Restate every line of the material below word for word, skipping the images.

Supplied material:
"""

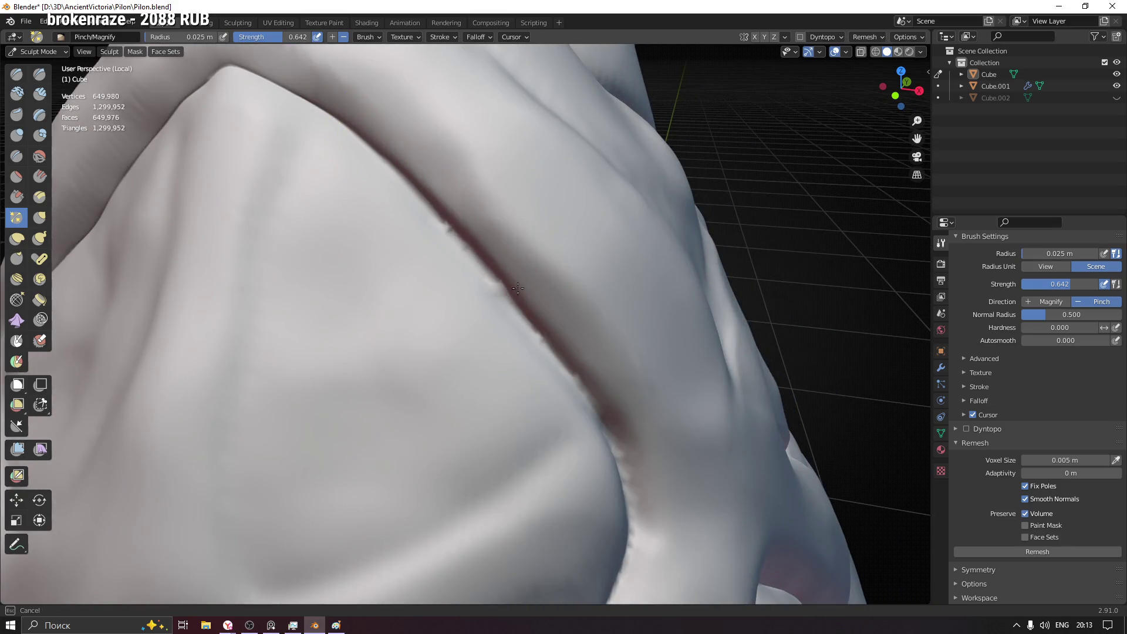
- Smooth and crisp the crease leading to the point, then review the spire
{"action": "left_click_drag", "start_coordinate": [340, 126], "coordinate": [565, 368]}
{"action": "middle_click_drag", "start_coordinate": [564, 368], "coordinate": [370, 157]}
{"action": "left_click_drag", "start_coordinate": [431, 213], "coordinate": [433, 231]}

"""

Output for this task:
- Smooth and crisp the crease leading to the point, then review the spire
{"action": "left_click_drag", "start_coordinate": [340, 126], "coordinate": [565, 368]}
{"action": "middle_click_drag", "start_coordinate": [564, 368], "coordinate": [370, 157]}
{"action": "left_click_drag", "start_coordinate": [431, 213], "coordinate": [433, 231]}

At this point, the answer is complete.